THE TASK: Nothing but the lines from the first line of the records through the line with "sceneggiatura che più si distingue per" should be output, exactly as written and free of pictures.

SOURCE DATA:
Segment Open
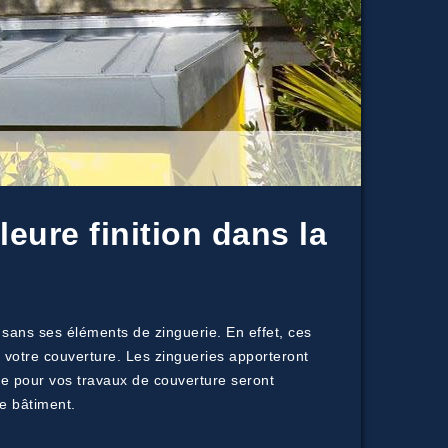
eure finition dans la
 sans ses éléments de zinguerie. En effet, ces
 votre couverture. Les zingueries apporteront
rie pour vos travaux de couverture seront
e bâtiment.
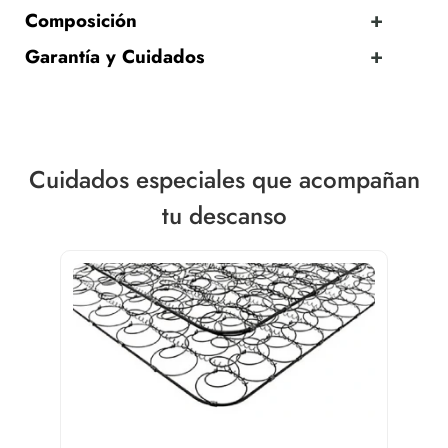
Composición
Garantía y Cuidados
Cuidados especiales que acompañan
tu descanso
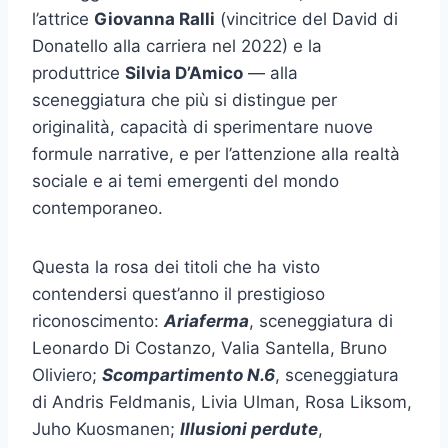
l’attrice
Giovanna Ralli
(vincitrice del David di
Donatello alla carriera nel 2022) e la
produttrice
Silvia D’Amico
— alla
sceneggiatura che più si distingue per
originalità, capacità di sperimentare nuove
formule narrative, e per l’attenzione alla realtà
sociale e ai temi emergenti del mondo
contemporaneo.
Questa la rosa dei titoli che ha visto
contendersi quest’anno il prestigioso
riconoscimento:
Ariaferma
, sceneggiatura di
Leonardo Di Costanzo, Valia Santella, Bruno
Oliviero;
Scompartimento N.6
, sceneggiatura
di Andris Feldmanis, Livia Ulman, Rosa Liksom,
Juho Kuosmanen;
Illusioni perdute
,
Segment Closed
WRITTEN ANSWER:
eure finition dans la
 sans ses éléments de zinguerie. En effet, ces
 votre couverture. Les zingueries apporteront
rie pour vos travaux de couverture seront
e bâtiment.
Composición
Garantía y Cuidados
Cuidados especiales que acompañan
tu descanso
l’attrice
Giovanna Ralli
(vincitrice del David di
Donatello alla carriera nel 2022) e la
produttrice
Silvia D’Amico
— alla
sceneggiatura che più si distingue per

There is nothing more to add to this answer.